Tangkapan layar media batamnews.co.id di Facebook soal Huang China

Akun itu menulis pada unggahannya:

DAN DUNIA PUN TERTAWA..

*Masa Sich ?..

Orang Australia Bawa Ratusan Kilo Sabu Di Pidana Mati.Kenapa Yang 1,3 Ton Kok Malah Bebas Dari Hukuman Mati.Apa Karna Dari Cina?. Kok Kaya Takut Si Sama Cina 

Apa Karna Si Nganu Punya Hutang Ke Cina..??

#TakoyakiKING

Benarkah Huang Chin lolos dari hukuman mati karena ia dari Cina?

Penelusuran Fakta

Dari penelusuran Tempo, Batamnews benar telah menerbitkan berita seperti dalam tangkapan layar akun Chandra Irawan. Berita itu diterbitkan pada 30 November 2018.

Berisi itu menulis tentang tiga terdakwa ryakni  Hsieh Lai Fu, Chen Chin Tun, Cheng Chung Nan divonis hukuman mati oleh Majelis Hakim Pengadilan Negeri Batam. Hakim setuju dengan tuntutan Jaksa Penuntut Umum Rumondang Manurung. Mereka terbukti bersalah dalam melakukan dalam penyelundupan sabu sebanyak 1,3 ton menggunakan kapal Sunrise Glory.

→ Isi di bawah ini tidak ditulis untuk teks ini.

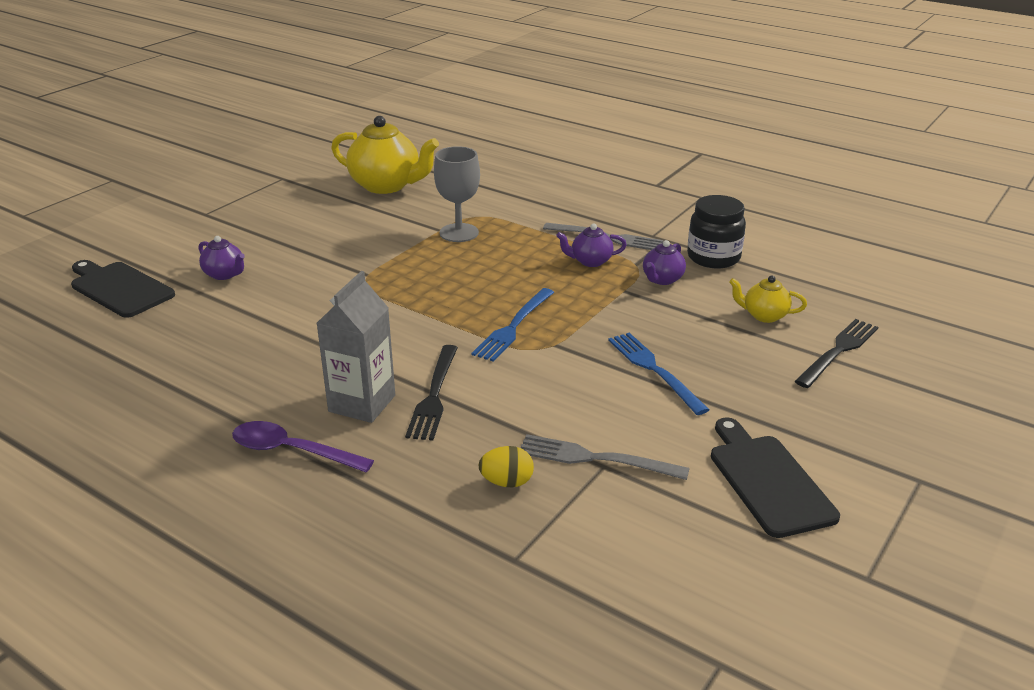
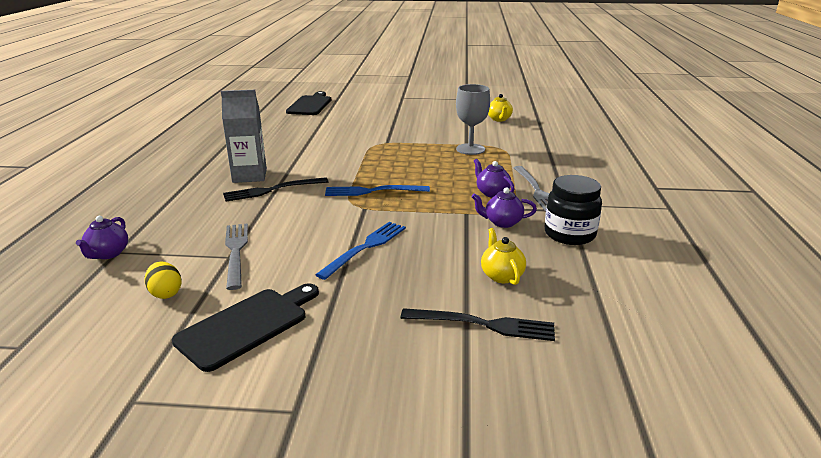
camera: 60 degrees right, 5 degrees down
(225, 274) = (347, 117): purple teapot -> purple teapot (108, 254)
(292, 451) = (194, 173): purple spoon -> none
(386, 185) = (499, 119): yellow teapot -> yellow teapot, size x0.50
(507, 482) = (194, 231): yellow egg -> yellow egg (166, 293)

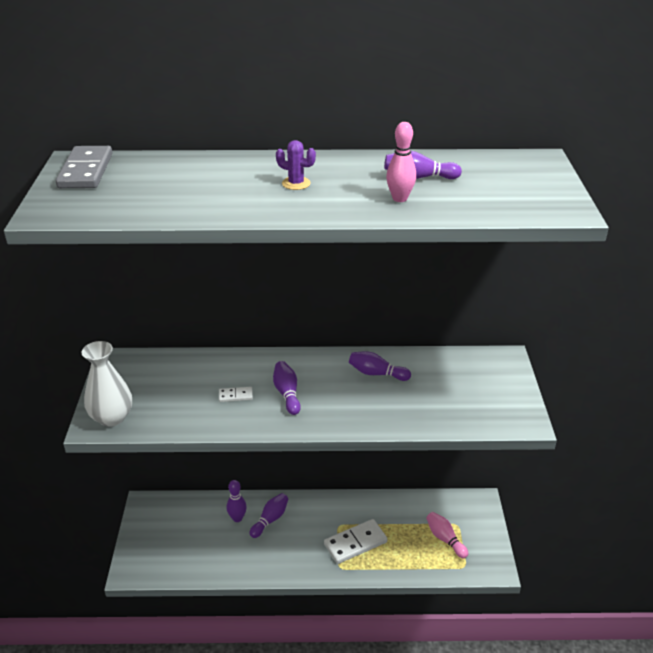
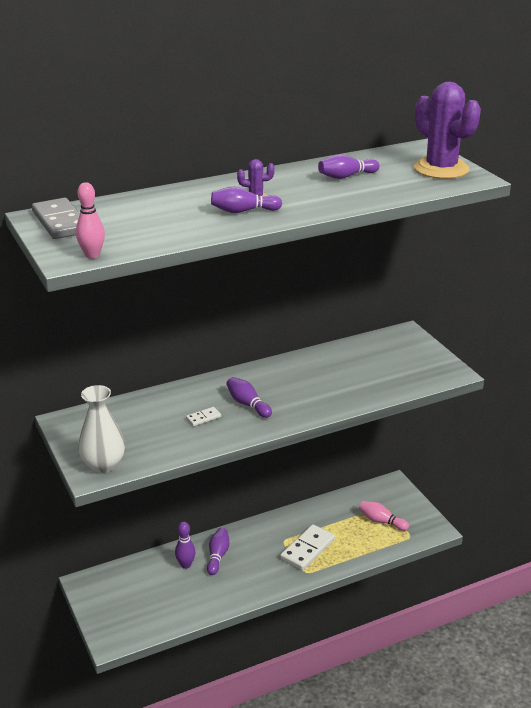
camera: 25 degrees left, 5 degrees down
(376, 373) = (311, 370): purple bowling pin -> purple bowling pin (243, 211)
(399, 198) = (348, 193): pink bowling pin -> pink bowling pin (92, 255)
(537, 190) = (441, 169): none -> purple cactus

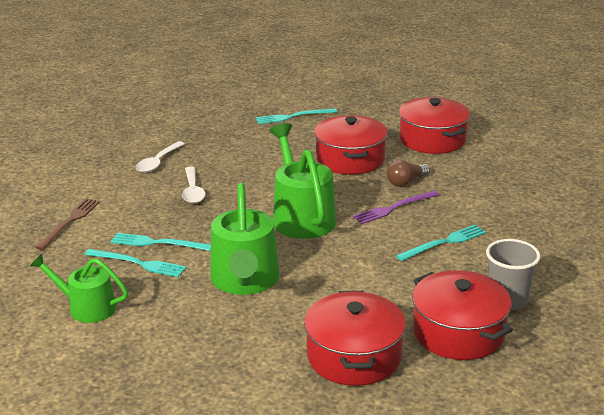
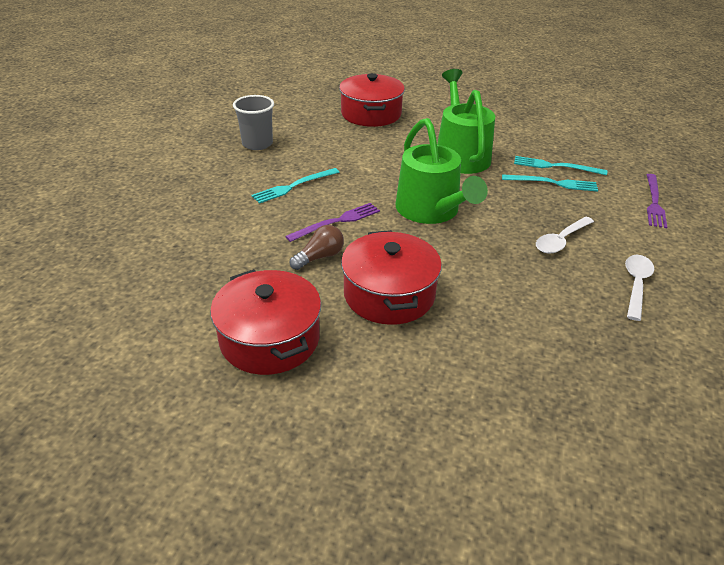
camera: 175 degrees right, 10 degrees up
(69, 222) = (654, 202): brown fork -> purple fork
(87, 307) = (566, 137): green watering can -> none
(193, 191) = (561, 241): white spoon -> white spoon turned 120 degrees counterclockwise
(293, 116) = (496, 399): turquoise fork -> none
(458, 332) = (300, 125): red pot -> none

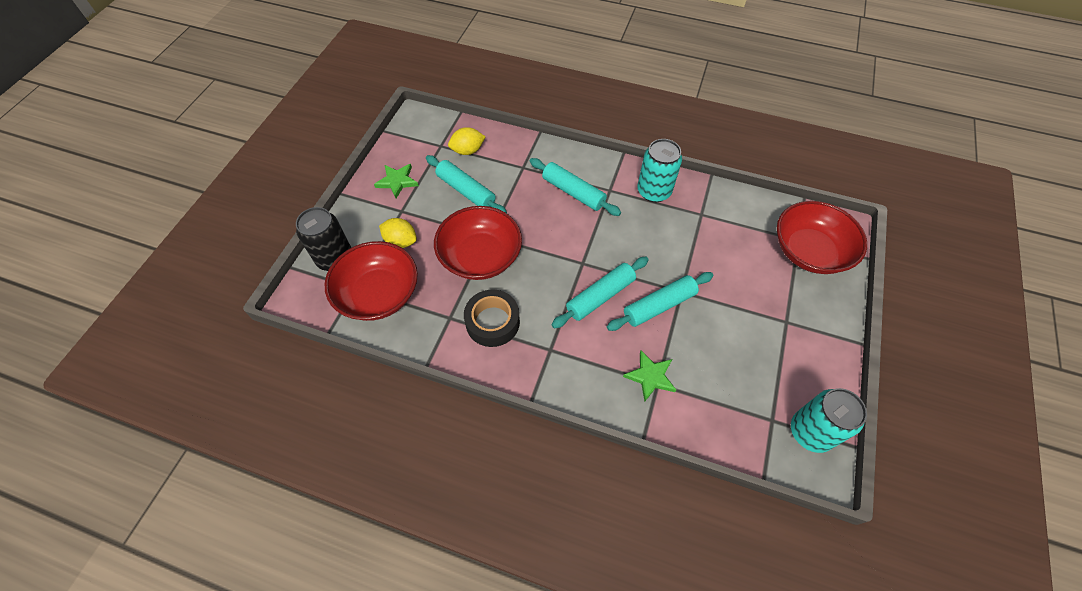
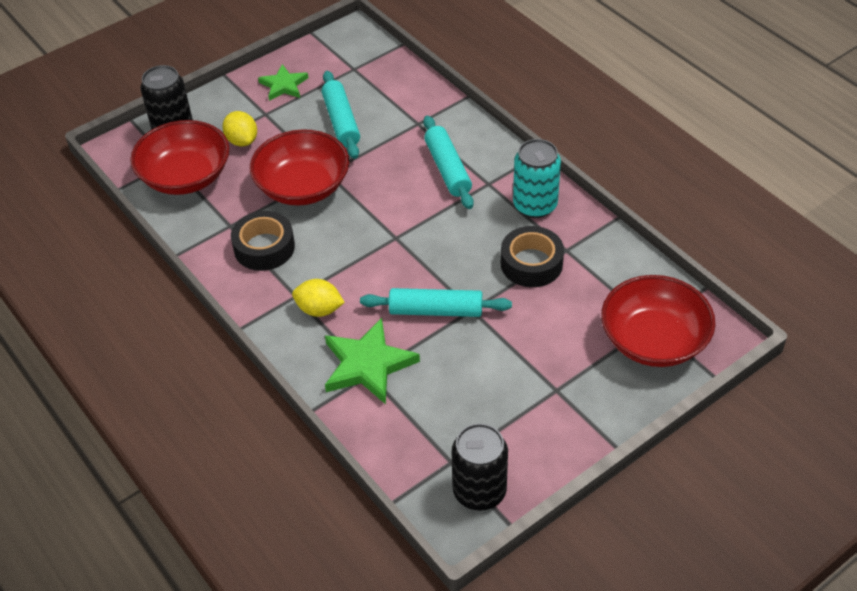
camera: 35 degrees right, 10 degrees down
(467, 151) = (376, 84): yellow lemon -> yellow lemon (319, 309)
(600, 296) = (385, 274): turquoise rolling pin -> none
(650, 376) = (368, 364): green star -> green star, size x1.61
(689, 235) = (531, 263): none -> black tape
(810, 432) = (479, 491): turquoise can -> black can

Terkecuali terdakwa Huang Chin yang diganjar hukuman seumur hidup. Namun dalam berita itu tidak ada penjelasan mengapa hakim menjatuhkan hukuman seumur hidup untuk Huang Chin.

Berita yang lebih terang diterbitkan batamnews pada 4 Desember 2018 berjudul Alasan Hakim Tak Vonis Mati Penyelundup 1,3 Ton Sabu di Batam. Dalam berita itu, Hakim Ketua persidangan, Muhammad Candra, memiliki alasan tersendiri memvonis Huang Chin An hukuman pidana seumur hidup.

"Bandingnya akan sama seperti kasus lainnya," ujar Candra.

Candra juga menjelaskan bahwa hukuman mati dan seumur hidup sama-sama menjadi hukuman maksimal di Indonesia. ”Tidak ada bedanya apakah dihukum mati atau hukuman seumur hidup, itu sama-sama hukuman maksimal dalam kasus pidana," terang Stiven.

Sementara penerjemah para terdakwa menjelaskan, bahwa Huang Chin tidak dihukum mati karena dia hanya menjadi seorang mekanik untuk memperbaiki mesin. Dia juga tulang punggung keluarga.

“Ibunya tu nangis sampai matanya tu bengkak dan anaknya itu nggak mau uang jajan yang penting Bapaknya pulang," jelas Stiven.

Kesimpulan

Dari penelusuran fakta itu, informasi yang ditulis oleh akun Chandra Irawan adalah sesat. Sebab Huang Chin bebas dari hukuman mati bukan karena dia seorang Cina. Huang Chin sendiri berkewarganegaraan Taiwan dan hanya sebagai mekanik di Kapal MV Sunrise Glory. Sedangkan tiga rekan Huang Chin yang sama-sama berasal dari Taiwan divonis hukuman mati, sama dengan tuntutan hakim.